**Excerpt to read**.
--- BEGIN ---

9 January 2024

Dissimilarity indices and identities

by markolenik

The two common dissimilarity indices used in microbiome research are the Bray-Curtis and the Jaccard indices. Both can be applied to either abundance data (non-negative vectors) or presence/absence data (binary vectors). The Bray-Curtis index is more commonly used for non-negative vectors and the Jaccard index for binary vectors, however, here I’ll consider only binary vectors. In R they are implemented in the vegan package as

vegdist(x, method="bray", binary=FALSE, diag=FALSE, upper=FALSE, 
        na.rm = FALSE, ...) 

The documentation for the vegdist function is cramped and poorly structured, like most R docs. But it contains some interesting identities that I’d like to derive here.

--- END ---

**Data section**.

--- BEGIN ---

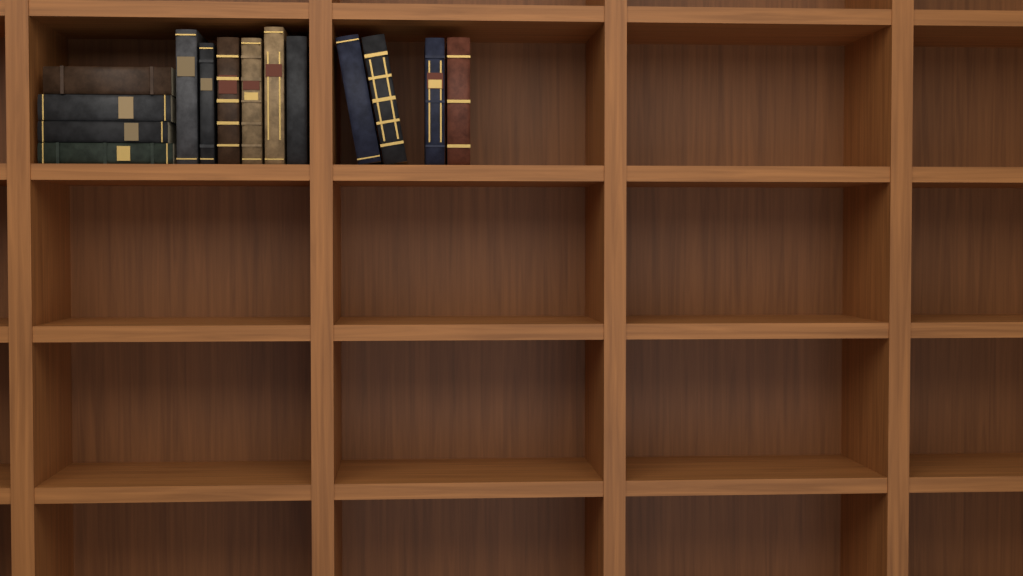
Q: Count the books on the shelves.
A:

--- END ---

**Directions**.
Write out, word for word, the passage of the post on dissimilarity indices from "Dissimilarity indices and" up to and including "na.rm = FALSE, ...)". The listing has no role in any task.

**Response**.
Dissimilarity indices and identities

by markolenik

The two common dissimilarity indices used in microbiome research are the Bray-Curtis and the Jaccard indices. Both can be applied to either abundance data (non-negative vectors) or presence/absence data (binary vectors). The Bray-Curtis index is more commonly used for non-negative vectors and the Jaccard index for binary vectors, however, here I’ll consider only binary vectors. In R they are implemented in the vegan package as

vegdist(x, method="bray", binary=FALSE, diag=FALSE, upper=FALSE, 
        na.rm = FALSE, ...)